*Exercise brief:* For every entry below, give it back exactly and leave out any image.

[Data excerpts — start]

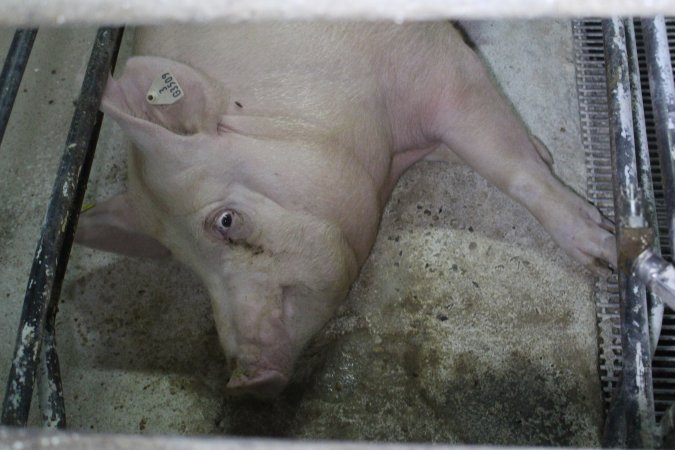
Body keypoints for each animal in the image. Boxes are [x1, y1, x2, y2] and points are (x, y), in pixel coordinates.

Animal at [74, 22, 616, 398]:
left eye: (225, 222)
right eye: (186, 266)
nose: (243, 384)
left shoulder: (439, 64)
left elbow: (510, 167)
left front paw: (607, 253)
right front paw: (544, 153)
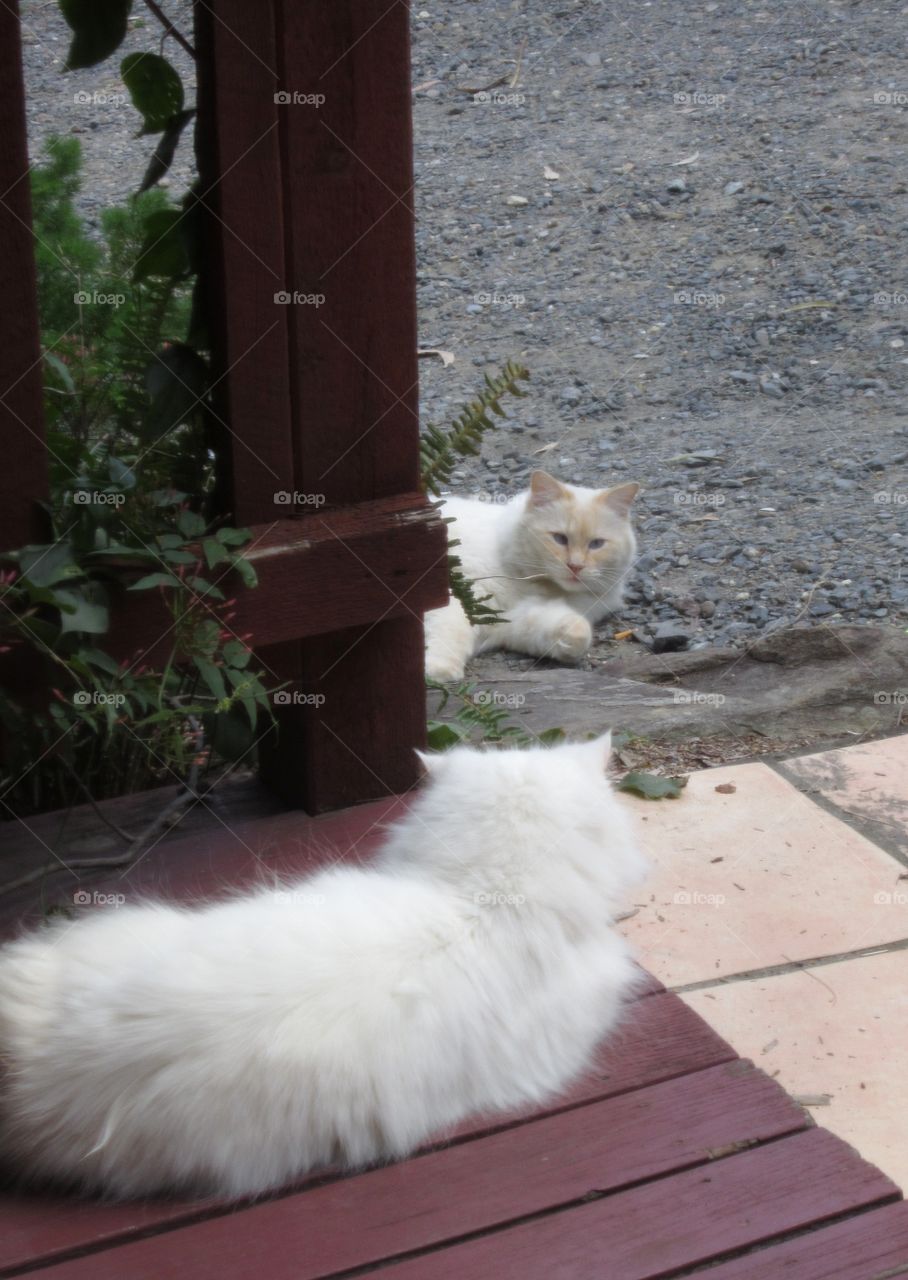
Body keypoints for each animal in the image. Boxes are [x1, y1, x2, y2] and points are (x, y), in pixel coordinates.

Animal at [422, 471, 637, 686]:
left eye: (596, 544)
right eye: (560, 539)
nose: (575, 566)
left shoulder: (514, 620)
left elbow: (575, 631)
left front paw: (569, 643)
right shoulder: (460, 594)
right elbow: (449, 633)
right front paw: (437, 670)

[Data excerpts — finish]

*Solution to the exercise:*
Body keypoints for each animal in the image. Boxes are [x1, y1, x2, y2] and points are (x, y), in pixel coordinates.

Animal at [74, 22, 616, 398]:
left eye: (225, 222)
right eye: (186, 266)
nose: (243, 384)
left shoulder: (439, 64)
left elbow: (510, 167)
left front paw: (607, 253)
right front paw: (544, 153)
Body keypoints for each animal in the image. Boxes are [x1, y1, x2, y2] and points are (x, y), in pixel coordinates.

Animal at [422, 471, 637, 686]:
left eye: (596, 544)
right eye: (560, 539)
nose: (575, 566)
left shoulder: (514, 620)
left elbow: (575, 631)
left front paw: (569, 643)
right shoulder: (460, 594)
right elbow: (449, 633)
right front paw: (437, 670)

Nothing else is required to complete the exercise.